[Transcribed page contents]
......

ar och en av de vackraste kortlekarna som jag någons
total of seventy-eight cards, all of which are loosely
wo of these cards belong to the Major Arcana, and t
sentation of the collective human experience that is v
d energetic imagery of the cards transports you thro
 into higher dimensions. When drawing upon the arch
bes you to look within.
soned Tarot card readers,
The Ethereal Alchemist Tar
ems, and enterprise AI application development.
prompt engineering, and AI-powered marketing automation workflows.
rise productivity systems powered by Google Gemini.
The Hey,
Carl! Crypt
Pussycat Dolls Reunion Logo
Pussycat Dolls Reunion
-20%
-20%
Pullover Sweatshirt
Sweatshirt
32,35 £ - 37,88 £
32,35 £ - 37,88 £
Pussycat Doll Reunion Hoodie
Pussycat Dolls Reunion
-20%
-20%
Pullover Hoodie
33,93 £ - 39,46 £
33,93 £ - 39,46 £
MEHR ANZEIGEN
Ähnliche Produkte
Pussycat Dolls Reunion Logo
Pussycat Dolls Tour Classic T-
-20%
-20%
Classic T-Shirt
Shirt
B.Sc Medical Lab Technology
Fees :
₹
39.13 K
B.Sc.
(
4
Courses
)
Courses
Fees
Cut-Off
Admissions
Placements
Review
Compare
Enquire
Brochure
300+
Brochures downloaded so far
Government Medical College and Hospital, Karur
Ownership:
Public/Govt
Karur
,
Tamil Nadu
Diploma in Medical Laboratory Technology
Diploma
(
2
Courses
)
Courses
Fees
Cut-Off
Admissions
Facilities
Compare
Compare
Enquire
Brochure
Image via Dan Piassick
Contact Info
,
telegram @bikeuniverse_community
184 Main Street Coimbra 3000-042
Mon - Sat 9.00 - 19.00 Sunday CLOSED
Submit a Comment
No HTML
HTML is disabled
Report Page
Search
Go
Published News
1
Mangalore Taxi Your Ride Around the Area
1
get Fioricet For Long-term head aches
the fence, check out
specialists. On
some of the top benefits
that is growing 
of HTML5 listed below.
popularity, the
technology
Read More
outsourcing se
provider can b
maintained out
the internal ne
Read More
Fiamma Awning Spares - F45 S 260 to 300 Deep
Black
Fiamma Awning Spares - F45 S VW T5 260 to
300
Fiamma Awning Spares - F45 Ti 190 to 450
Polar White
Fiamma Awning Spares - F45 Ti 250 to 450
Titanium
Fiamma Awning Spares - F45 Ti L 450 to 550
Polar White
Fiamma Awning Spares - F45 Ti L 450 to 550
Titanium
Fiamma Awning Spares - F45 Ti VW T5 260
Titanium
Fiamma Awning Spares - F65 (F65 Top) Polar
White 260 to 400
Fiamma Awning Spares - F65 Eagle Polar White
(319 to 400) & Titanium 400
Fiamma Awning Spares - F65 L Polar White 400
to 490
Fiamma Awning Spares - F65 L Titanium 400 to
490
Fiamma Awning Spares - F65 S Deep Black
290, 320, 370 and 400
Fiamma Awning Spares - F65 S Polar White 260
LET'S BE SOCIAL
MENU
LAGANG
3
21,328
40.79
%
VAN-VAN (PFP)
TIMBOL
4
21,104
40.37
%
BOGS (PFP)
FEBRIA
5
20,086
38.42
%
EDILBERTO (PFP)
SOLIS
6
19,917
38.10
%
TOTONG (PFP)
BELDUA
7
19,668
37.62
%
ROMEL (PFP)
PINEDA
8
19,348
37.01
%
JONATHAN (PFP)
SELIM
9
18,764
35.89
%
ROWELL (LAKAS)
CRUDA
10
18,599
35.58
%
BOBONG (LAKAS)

......

Directions: Every entry above needs to be quoted exactly.

Task output:
ar och en av de vackraste kortlekarna som jag någons
total of seventy-eight cards, all of which are loosely
wo of these cards belong to the Major Arcana, and t
sentation of the collective human experience that is v
d energetic imagery of the cards transports you thro
 into higher dimensions. When drawing upon the arch
bes you to look within.
soned Tarot card readers,
The Ethereal Alchemist Tar
ems, and enterprise AI application development.
prompt engineering, and AI-powered marketing automation workflows.
rise productivity systems powered by Google Gemini.
The Hey,
Carl! Crypt
Pussycat Dolls Reunion Logo
Pussycat Dolls Reunion
-20%
-20%
Pullover Sweatshirt
Sweatshirt
32,35 £ - 37,88 £
32,35 £ - 37,88 £
Pussycat Doll Reunion Hoodie
Pussycat Dolls Reunion
-20%
-20%
Pullover Hoodie
33,93 £ - 39,46 £
33,93 £ - 39,46 £
MEHR ANZEIGEN
Ähnliche Produkte
Pussycat Dolls Reunion Logo
Pussycat Dolls Tour Classic T-
-20%
-20%
Classic T-Shirt
Shirt
B.Sc Medical Lab Technology
Fees :
₹
39.13 K
B.Sc.
(
4
Courses
)
Courses
Fees
Cut-Off
Admissions
Placements
Review
Compare
Enquire
Brochure
300+
Brochures downloaded so far
Government Medical College and Hospital, Karur
Ownership:
Public/Govt
Karur
,
Tamil Nadu
Diploma in Medical Laboratory Technology
Diploma
(
2
Courses
)
Courses
Fees
Cut-Off
Admissions
Facilities
Compare
Compare
Enquire
Brochure
Image via Dan Piassick
Contact Info
,
telegram @bikeuniverse_community
184 Main Street Coimbra 3000-042
Mon - Sat 9.00 - 19.00 Sunday CLOSED
Submit a Comment
No HTML
HTML is disabled
Report Page
Search
Go
Published News
1
Mangalore Taxi Your Ride Around the Area
1
get Fioricet For Long-term head aches
the fence, check out
specialists. On
some of the top benefits
that is growing 
of HTML5 listed below.
popularity, the
technology
Read More
outsourcing se
provider can b
maintained out
the internal ne
Read More
Fiamma Awning Spares - F45 S 260 to 300 Deep
Black
Fiamma Awning Spares - F45 S VW T5 260 to
300
Fiamma Awning Spares - F45 Ti 190 to 450
Polar White
Fiamma Awning Spares - F45 Ti 250 to 450
Titanium
Fiamma Awning Spares - F45 Ti L 450 to 550
Polar White
Fiamma Awning Spares - F45 Ti L 450 to 550
Titanium
Fiamma Awning Spares - F45 Ti VW T5 260
Titanium
Fiamma Awning Spares - F65 (F65 Top) Polar
White 260 to 400
Fiamma Awning Spares - F65 Eagle Polar White
(319 to 400) & Titanium 400
Fiamma Awning Spares - F65 L Polar White 400
to 490
Fiamma Awning Spares - F65 L Titanium 400 to
490
Fiamma Awning Spares - F65 S Deep Black
290, 320, 370 and 400
Fiamma Awning Spares - F65 S Polar White 260
LET'S BE SOCIAL
MENU
LAGANG
3
21,328
40.79
%
VAN-VAN (PFP)
TIMBOL
4
21,104
40.37
%
BOGS (PFP)
FEBRIA
5
20,086
38.42
%
EDILBERTO (PFP)
SOLIS
6
19,917
38.10
%
TOTONG (PFP)
BELDUA
7
19,668
37.62
%
ROMEL (PFP)
PINEDA
8
19,348
37.01
%
JONATHAN (PFP)
SELIM
9
18,764
35.89
%
ROWELL (LAKAS)
CRUDA
10
18,599
35.58
%
BOBONG (LAKAS)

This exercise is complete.